Why? Because despite being leaked, WikiLeaks' 200,000+ secret diplomatic cables still remain secret at various levels of clearance.
Some universities have warned students that posting WikiLeaks-related information online could endanger their federal security clearances. Legal website abovethelaw.com received a forwarded email warning off potential WikiBloggers from a tipster at the Boston University School of Law:
Two big factors in hiring for many federal government positions are determining if the applicants have good judgment and if they know how to deal with confidential/classified information. The documents released by Wikileaks remain classified; thus, reading them, passing them on, commenting on them may be seen as a violation of Executive Order 13526, Classified National Security Information. See Section 5.5 (Sanctions).
For many federal government jobs, applicants must obtain security clearances. There are various levels of security checks, but all federal positions require background checks. As part of such checks, social media may be researched to see what you are up to, so DO NOT post links to the documents or make comments on any social media sites. Moreover, polygraphs are conducted for the highest levels of security clearance.

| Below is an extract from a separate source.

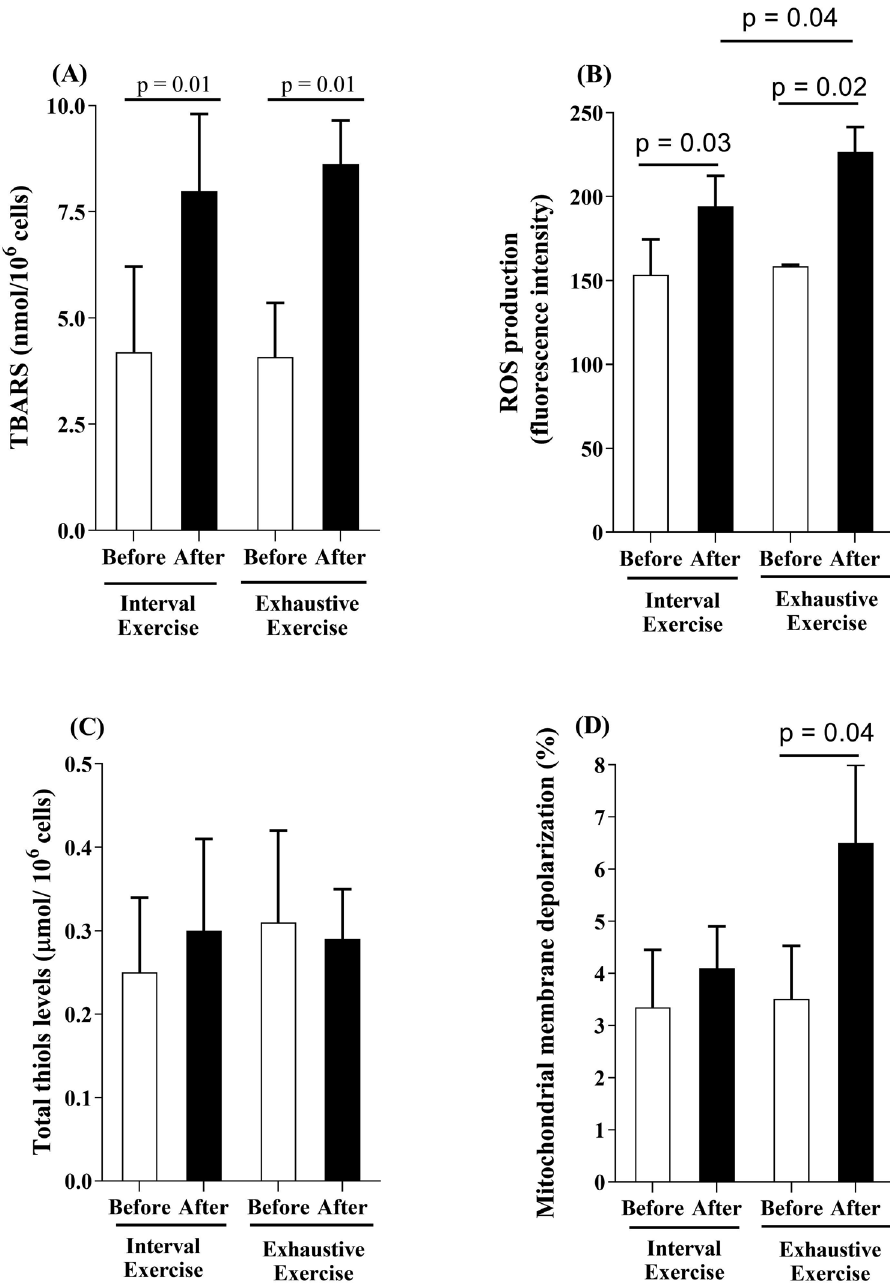
Figure 2. The redox state of mononuclear cells incubated with autologous serum from before (white bars) and after (black bars) two types of exercise. Lipid peroxidation ( A ), ROS production ( B ), total thiols content ( C ), and mitochondrial membrane depolarization ( D ) of PBMC incubated with serum collected before and immediately after high-intensity interval exercise (HIIE) or exhaustive exercise. ( E ) is a representative histogram of mitochondrial membrane potential of PBMC incubated with serum collected before and after each exercise protocol. Statistical analysis conducted by two-way repeated measurements ANOVA with Bonferroni’s post hoc ( p <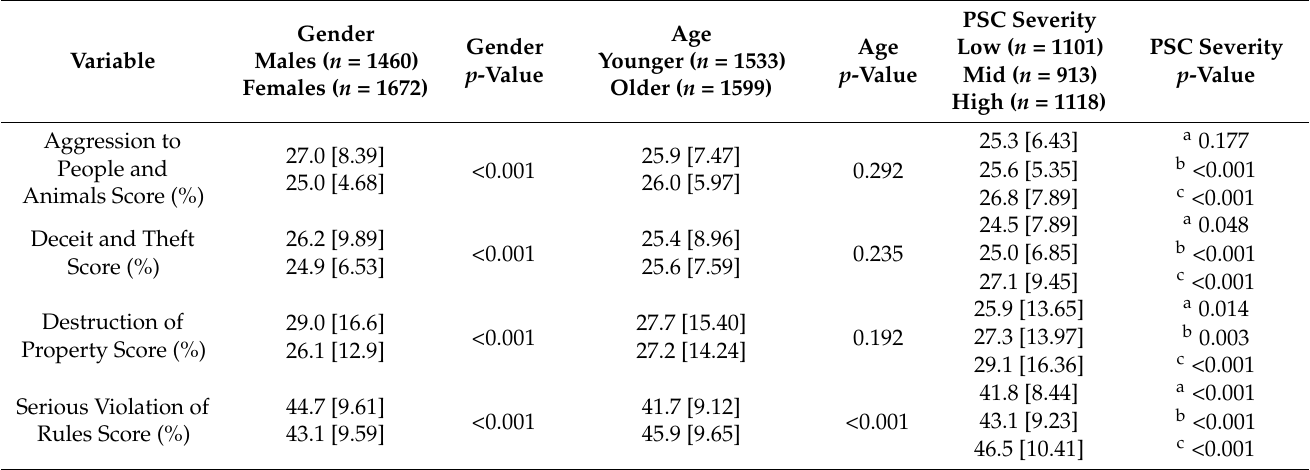
Table 4. Mean scores and standard deviations for each independent variable (Gender, Age, PSC Severity) on the sub-scores of Conduct Disorder.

Amy Goodman of the Democracy Now! television program quoted from a similar email sent out by Columbia University's School of International and Public Affairs that claimed it was directly inspired by a State Department contact. A transcript of the same email also made its way onto job-hunting blog WiseBread.
Executive Order 13526 was implemented by President Obama in 2009 and deals with the classification, safeguarding and taxonomy of secret information. Those Section 5.5 sanctions include "reprimand, suspension without pay, removal, termination of classification authority, [and] loss or denial of access to classified information." That means losing a federal security clearance, which is required for the vast majority of State Department jobs.
Obtaining a federal security clearance is a complicated, rigorous and stressful process. Applicants are asked blunt questions about subjects including family background, financial history, housing history, educational background, religion, friends, sexuality, drug or alcohol use, political affiliations, and a host of other topics.
That is followed by detailed investigations into the subject's background, believed to include examinations of their social media footprint.
The State Department's decision coincides with a larger government push to threaten WikiLeaks readers/comments/bloggers with sanctions. Massive government contractor Raytheon has forbidden employees to read WikiLeaks on their personal computers. The agency for International Development (USAID) has forbidden employees from "retransmitting" WikiLeaks information in any fashion. The White House Office of Management and Budget, the Department of Defense and the Library of Congress all enacted anti-WikiLeaks regulations of their own.
The 200,000+ leaked diplomatic cables were exposed by State Department employees with proper security clearances. Having been burned already, the federal government is entering self-protection mode. This approach may turn thousands of bright, dedicated and patriotic potential civil servants into collateral damage of the war on WikiLeaks.